Per quanto i volumi possano aumentare, il valore dei prodotti finiti è molto più alto di quello delle materie prime. La quantità di petrolio o di gas naturale che gli Usa dovrebbero esportare verso l’Ue per pareggiare le importazioni di beni è immensa e difficilmente realizzabile, dato anche l’allontanamento progressivo del blocco dalle fonti fossili per ragioni ambientali. Proprio la natura degli scambi commerciali ha aiutato gli Usa a ridurre il disavanzo durante gli ultimi tre anni.

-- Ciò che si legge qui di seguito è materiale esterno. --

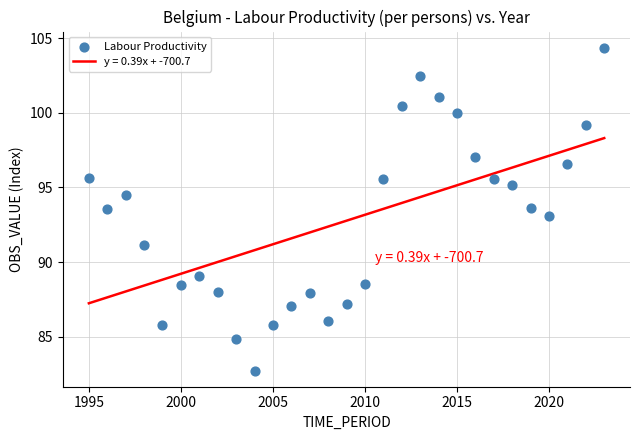

What is the range of X values (max minus min)?

28.0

Dopo la crisi del prezzo del gas dovuta all’invasione russa dell’Ucraina, l’Ue ha trovato negli Usa un partner commerciale fondamentale da cui acquistare LNG, gas liquefatto da trasportare in nave e rigassificare una volta raggiunti i porti europei. Per questo durante l’amministrazione Biden, il disavanzo commerciale tra Unione europea e Usa si è ridotto. Un risultato quasi non intenzionale, che ha però mostrato quanto poco i dazi americani e le ritorsioni europee durante la presidenza Trump abbiano influito su un legame commerciale così saldo.
L’alternativa a un aumento delle esportazioni sarebbe una riduzione delle importazioni, da applicare tramite dazi restrittivi. Questa alternativa però comporterebbe quasi sicuramente un aumento dei prezzi dei beni più coinvolti negli scambi commerciali tra Ue e Usa, quindi farmaci, apparecchiature mediche e automobili. I produttori americani, privati della concorrenza europea, si troverebbero davanti a una domanda che non avrebbero i mezzi di colmare e il costo di questi beni comincerebbe ad alzarsi.

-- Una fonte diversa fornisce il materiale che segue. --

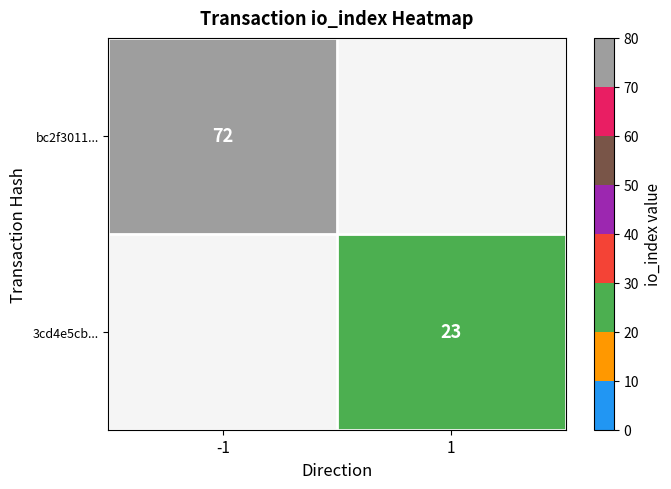

What is the minimum value shown in the chart?

23.0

Questo, dato il coinvolgimento dell’industria farmaceutica, aumenterebbe anche le spese dello Stato. Pur privi di un sistema sanitario universale come quello italiano, negli ultimi anni gli Usa hanno sviluppato un impianto di assicurazioni pubbliche che garantiscono, a determinate fasce della popolazione, accesso facilitato a cure e medicine. L’aumento dei farmaci peserebbe quindi anche sulle casse federali, o comunque direttamente sui consumatori in caso in cui Donald Trump abolisse le leggi che hanno introdotto queste misure di welfare.